I have long been in the “twenty-twelve” camp. I said “twenty-eleven” and “twenty-ten”. I often even said “twenty oh one” for 2001 and the rest of that decade. In that instance I had to cave in to convention — almost no-one else says that.

My logic has been that my chosen pronunciation follows the convention that was used in previous centuries. No-one would say “one thousand nine hundred and twelve” or even “nineteen hundred and twelve” for 1912. Nor do many people say “one thousand nine hundred and one” or “nineteen hundred and one” for 1901. In this case, “nineteen oh one” seems natural enough to most people. So why not “twenty oh one”?

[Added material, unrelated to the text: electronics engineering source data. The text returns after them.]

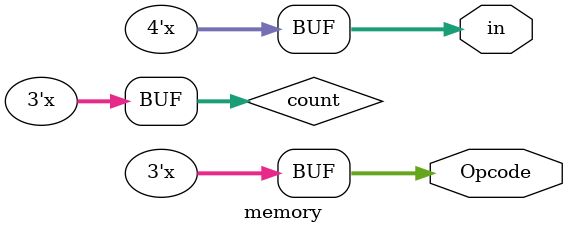
<source format=v>
module memory (Opcode, in);

	reg [2:0] count;
	output reg [2:0] Opcode;
	output reg [3:0] in;
	
	initial begin
		count <= 3'd0;
	end
	
	always @ (*) begin
		count <= count + 1;
		case(count)
			3'd0: begin
				Opcode = 3'b000;
				in = 4'd2;
			end
			3'd1: begin
				Opcode = 3'b001;
				in = 4'd1;
			end
			3'd2: begin
				Opcode = 3'b010;
			end
			3'd3: begin
				Opcode = 3'b011;
			end
			3'd4 : begin
				Opcode = 3'b100;
			end
			3'd5 : begin
				Opcode = 3'b101;
			end
		endcase
	end
endmodule

	
	
</source>
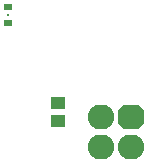
<source format=gbs>
G04*
G04 #@! TF.GenerationSoftware,Altium Limited,Altium Designer,22.5.1 (42)*
G04*
G04 Layer_Color=16711935*
%FSLAX24Y24*%
%MOIN*%
G70*
G04*
G04 #@! TF.SameCoordinates,5C00E3EC-F711-4006-A76F-14F01AC31ACF*
G04*
G04*
G04 #@! TF.FilePolarity,Negative*
G04*
G01*
G75*
G04:AMPARAMS|DCode=11|XSize=83mil|YSize=88mil|CornerRadius=0mil|HoleSize=0mil|Usage=FLASHONLY|Rotation=270.000|XOffset=0mil|YOffset=0mil|HoleType=Round|Shape=Octagon|*
%AMOCTAGOND11*
4,1,8,0.0440,0.0208,0.0440,-0.0208,0.0233,-0.0415,-0.0233,-0.0415,-0.0440,-0.0208,-0.0440,0.0208,-0.0233,0.0415,0.0233,0.0415,0.0440,0.0208,0.0*
%
%ADD11OCTAGOND11*%

%ADD12O,0.0880X0.0830*%
%ADD13C,0.0080*%
%ADD19R,0.0474X0.0430*%
%ADD20R,0.0316X0.0230*%
D11*
X17940Y104740D02*
D03*
D12*
X16940D02*
D03*
X17940Y103740D02*
D03*
X16940D02*
D03*
D13*
X13860Y108130D02*
D03*
D19*
X15510Y104600D02*
D03*
Y105210D02*
D03*
D20*
X13860Y108390D02*
D03*
Y107870D02*
D03*
M02*

</source>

Saying “twenty twelve” also saves on syllables, as the Ben Zimmer piece points out. Ben Zimmer seems optimistic that the “twenty twelve” format will catch on from now on. I do hope so as I don’t think I could stand an entire century of what is (in my view, at least) a more pretentious and wasteful pronunciation.

But why?

The question is, why would a clumsier, longer pronunciation catch on? How could it usurp the convention that has been used for previous centuries?

My inexpert theory is that people just got so excited about the fact that they were living in the year 2000 — otherwise known as The Future™. So once the year 2000 was over, people wanted to drag it on for as long as possible.

“This is the year two thousand! …and one.”

“The London Olympics will be held in two thousand! …and twelve.”

Personally, I think living in the year 2000 is so 2000, so I will be saying “twenty twelve”.